= Sandy M. Coppins =

British botanist and lichenologist

Alexandra "Sandy" M. Coppins is a Scottish lichenologist. She was president of the British Lichen Society from 2002 to 2004.

Coppins and her husband Brian Coppins have worked together for decades, making thousands of lichen surveys in Britain and running training courses about lichens. They have also promoted awareness of the importance of lichen communities and the appropriate management of their habitats especially woodlands and mountainous areas. She was involved with the British Lichen Society for many years including as Communication Secretary. Between 2004 and 2006 she was in charge of a project for Scottish Natural Heritage and the British Lichen Society to build a date base of the locations of lichens in Scotland. She also started the Lichen Apprentice Scheme in Scotland of workshops and training projects to develop a cohort of lichen consultants.

==Awards==
Coppins was president the British Lichen Society from 2002 until 2004, the first woman in this role. She received the society's Ursula Duncan award in 2007.

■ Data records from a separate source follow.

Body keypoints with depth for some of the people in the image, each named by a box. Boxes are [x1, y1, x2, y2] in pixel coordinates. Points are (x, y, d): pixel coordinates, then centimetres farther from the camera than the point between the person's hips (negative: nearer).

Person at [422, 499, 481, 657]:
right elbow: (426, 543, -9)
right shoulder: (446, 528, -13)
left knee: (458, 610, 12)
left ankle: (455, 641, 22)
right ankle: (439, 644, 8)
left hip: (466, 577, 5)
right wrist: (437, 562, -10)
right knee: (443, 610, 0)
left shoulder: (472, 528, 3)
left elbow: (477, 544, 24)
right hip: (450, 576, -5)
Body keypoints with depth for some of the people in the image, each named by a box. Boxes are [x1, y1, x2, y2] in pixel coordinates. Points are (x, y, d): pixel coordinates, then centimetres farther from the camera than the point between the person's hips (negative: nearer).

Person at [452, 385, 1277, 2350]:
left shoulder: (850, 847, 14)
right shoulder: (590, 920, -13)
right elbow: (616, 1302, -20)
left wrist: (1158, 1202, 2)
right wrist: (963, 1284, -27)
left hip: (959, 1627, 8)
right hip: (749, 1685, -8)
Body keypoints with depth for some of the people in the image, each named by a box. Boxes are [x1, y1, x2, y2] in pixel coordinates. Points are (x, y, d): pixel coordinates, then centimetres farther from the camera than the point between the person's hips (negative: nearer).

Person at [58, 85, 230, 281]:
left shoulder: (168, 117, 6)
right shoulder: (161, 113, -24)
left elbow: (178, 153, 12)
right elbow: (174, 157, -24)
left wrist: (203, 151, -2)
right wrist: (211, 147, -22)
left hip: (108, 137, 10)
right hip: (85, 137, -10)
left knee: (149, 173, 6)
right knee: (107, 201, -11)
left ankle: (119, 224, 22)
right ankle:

In 2009 she received, together with her husband, the Plantlife Award for Contributions to the Conservation of Plant Diversity. In 2012 she was given an award for her ‘special contribution to the Species Action Framework’ from the Scottish Government. In 2016 she and Brian Coppins were jointly awarded the Lifetime Achievement Award for Nature in Scotland by the Royal Society for the Protection of Birds Scotland and also the Bob Saville Award from the Wildlife Information Centre in Bo'ness.

==Publications==
Coppins is the co-author of the following books:
- Alexandra M. Coppins and B. J. Coppins Atlantic hazel : Scotland's special woodlands Atlantic Hazel Action Group, 2012
- Alexandra M. Coppins and B. J. Coppins Indices of ecological continuity for woodland epiphytic lichen habitats in the British Isles, British Lichen Society, 2002

She is also the co-author of several scientific publications including:
- Yahr, R., Coppins, B.J., Coppins, A.M. (2013) Transient population dynamics in the conservation priority species, Cladonia botrytes. Lichenologist, 45 265-276.